Records from a data source
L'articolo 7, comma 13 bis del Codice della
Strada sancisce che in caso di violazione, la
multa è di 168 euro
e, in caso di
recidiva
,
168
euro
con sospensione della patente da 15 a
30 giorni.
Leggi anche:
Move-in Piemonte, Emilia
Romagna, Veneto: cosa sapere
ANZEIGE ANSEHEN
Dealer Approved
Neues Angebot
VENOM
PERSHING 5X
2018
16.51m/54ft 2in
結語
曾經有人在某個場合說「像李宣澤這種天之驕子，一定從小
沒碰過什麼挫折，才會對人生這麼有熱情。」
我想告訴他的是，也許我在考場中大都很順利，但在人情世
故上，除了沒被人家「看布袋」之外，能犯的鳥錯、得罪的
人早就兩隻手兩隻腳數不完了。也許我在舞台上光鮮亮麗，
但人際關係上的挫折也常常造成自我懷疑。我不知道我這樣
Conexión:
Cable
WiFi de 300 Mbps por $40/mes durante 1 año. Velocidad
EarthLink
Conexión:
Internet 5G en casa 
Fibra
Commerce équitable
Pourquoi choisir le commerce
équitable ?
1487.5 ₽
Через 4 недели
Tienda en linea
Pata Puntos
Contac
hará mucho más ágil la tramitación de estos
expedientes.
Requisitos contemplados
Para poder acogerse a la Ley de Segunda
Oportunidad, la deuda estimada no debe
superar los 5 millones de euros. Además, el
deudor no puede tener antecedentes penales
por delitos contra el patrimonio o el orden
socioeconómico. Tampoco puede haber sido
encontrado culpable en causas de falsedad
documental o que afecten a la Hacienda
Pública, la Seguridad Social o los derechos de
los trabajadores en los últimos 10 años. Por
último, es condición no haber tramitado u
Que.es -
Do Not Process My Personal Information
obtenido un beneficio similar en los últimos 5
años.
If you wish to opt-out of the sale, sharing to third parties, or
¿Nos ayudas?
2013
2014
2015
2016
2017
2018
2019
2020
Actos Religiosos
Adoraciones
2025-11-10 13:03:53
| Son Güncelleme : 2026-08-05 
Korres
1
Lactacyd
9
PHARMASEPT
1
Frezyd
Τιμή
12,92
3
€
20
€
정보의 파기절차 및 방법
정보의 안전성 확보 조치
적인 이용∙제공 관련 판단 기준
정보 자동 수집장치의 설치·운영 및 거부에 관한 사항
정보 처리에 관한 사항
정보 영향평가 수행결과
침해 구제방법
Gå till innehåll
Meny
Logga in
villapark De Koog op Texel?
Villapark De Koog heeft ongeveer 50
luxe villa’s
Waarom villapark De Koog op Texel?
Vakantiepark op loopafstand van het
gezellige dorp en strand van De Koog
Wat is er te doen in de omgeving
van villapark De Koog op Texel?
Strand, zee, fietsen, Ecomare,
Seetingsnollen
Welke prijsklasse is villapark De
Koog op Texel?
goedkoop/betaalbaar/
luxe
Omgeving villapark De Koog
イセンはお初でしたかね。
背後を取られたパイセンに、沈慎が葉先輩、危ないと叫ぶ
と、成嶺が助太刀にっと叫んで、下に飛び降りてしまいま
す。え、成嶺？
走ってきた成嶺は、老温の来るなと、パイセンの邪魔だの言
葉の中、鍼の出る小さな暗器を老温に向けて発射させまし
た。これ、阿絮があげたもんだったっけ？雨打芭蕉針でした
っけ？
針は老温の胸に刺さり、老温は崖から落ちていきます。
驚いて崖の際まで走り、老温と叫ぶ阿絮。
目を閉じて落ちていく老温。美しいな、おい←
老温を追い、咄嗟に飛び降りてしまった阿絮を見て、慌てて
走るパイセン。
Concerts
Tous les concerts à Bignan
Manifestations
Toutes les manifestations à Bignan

• [Task instructions]: Please give the full set of data again exactly.

• [Your solution]:
L'articolo 7, comma 13 bis del Codice della
Strada sancisce che in caso di violazione, la
multa è di 168 euro
e, in caso di
recidiva
,
168
euro
con sospensione della patente da 15 a
30 giorni.
Leggi anche:
Move-in Piemonte, Emilia
Romagna, Veneto: cosa sapere
ANZEIGE ANSEHEN
Dealer Approved
Neues Angebot
VENOM
PERSHING 5X
2018
16.51m/54ft 2in
結語
曾經有人在某個場合說「像李宣澤這種天之驕子，一定從小
沒碰過什麼挫折，才會對人生這麼有熱情。」
我想告訴他的是，也許我在考場中大都很順利，但在人情世
故上，除了沒被人家「看布袋」之外，能犯的鳥錯、得罪的
人早就兩隻手兩隻腳數不完了。也許我在舞台上光鮮亮麗，
但人際關係上的挫折也常常造成自我懷疑。我不知道我這樣
Conexión:
Cable
WiFi de 300 Mbps por $40/mes durante 1 año. Velocidad
EarthLink
Conexión:
Internet 5G en casa 
Fibra
Commerce équitable
Pourquoi choisir le commerce
équitable ?
1487.5 ₽
Через 4 недели
Tienda en linea
Pata Puntos
Contac
hará mucho más ágil la tramitación de estos
expedientes.
Requisitos contemplados
Para poder acogerse a la Ley de Segunda
Oportunidad, la deuda estimada no debe
superar los 5 millones de euros. Además, el
deudor no puede tener antecedentes penales
por delitos contra el patrimonio o el orden
socioeconómico. Tampoco puede haber sido
encontrado culpable en causas de falsedad
documental o que afecten a la Hacienda
Pública, la Seguridad Social o los derechos de
los trabajadores en los últimos 10 años. Por
último, es condición no haber tramitado u
Que.es -
Do Not Process My Personal Information
obtenido un beneficio similar en los últimos 5
años.
If you wish to opt-out of the sale, sharing to third parties, or
¿Nos ayudas?
2013
2014
2015
2016
2017
2018
2019
2020
Actos Religiosos
Adoraciones
2025-11-10 13:03:53
| Son Güncelleme : 2026-08-05 
Korres
1
Lactacyd
9
PHARMASEPT
1
Frezyd
Τιμή
12,92
3
€
20
€
정보의 파기절차 및 방법
정보의 안전성 확보 조치
적인 이용∙제공 관련 판단 기준
정보 자동 수집장치의 설치·운영 및 거부에 관한 사항
정보 처리에 관한 사항
정보 영향평가 수행결과
침해 구제방법
Gå till innehåll
Meny
Logga in
villapark De Koog op Texel?
Villapark De Koog heeft ongeveer 50
luxe villa’s
Waarom villapark De Koog op Texel?
Vakantiepark op loopafstand van het
gezellige dorp en strand van De Koog
Wat is er te doen in de omgeving
van villapark De Koog op Texel?
Strand, zee, fietsen, Ecomare,
Seetingsnollen
Welke prijsklasse is villapark De
Koog op Texel?
goedkoop/betaalbaar/
luxe
Omgeving villapark De Koog
イセンはお初でしたかね。
背後を取られたパイセンに、沈慎が葉先輩、危ないと叫ぶ
と、成嶺が助太刀にっと叫んで、下に飛び降りてしまいま
す。え、成嶺？
走ってきた成嶺は、老温の来るなと、パイセンの邪魔だの言
葉の中、鍼の出る小さな暗器を老温に向けて発射させまし
た。これ、阿絮があげたもんだったっけ？雨打芭蕉針でした
っけ？
針は老温の胸に刺さり、老温は崖から落ちていきます。
驚いて崖の際まで走り、老温と叫ぶ阿絮。
目を閉じて落ちていく老温。美しいな、おい←
老温を追い、咄嗟に飛び降りてしまった阿絮を見て、慌てて
走るパイセン。
Concerts
Tous les concerts à Bignan
Manifestations
Toutes les manifestations à Bignan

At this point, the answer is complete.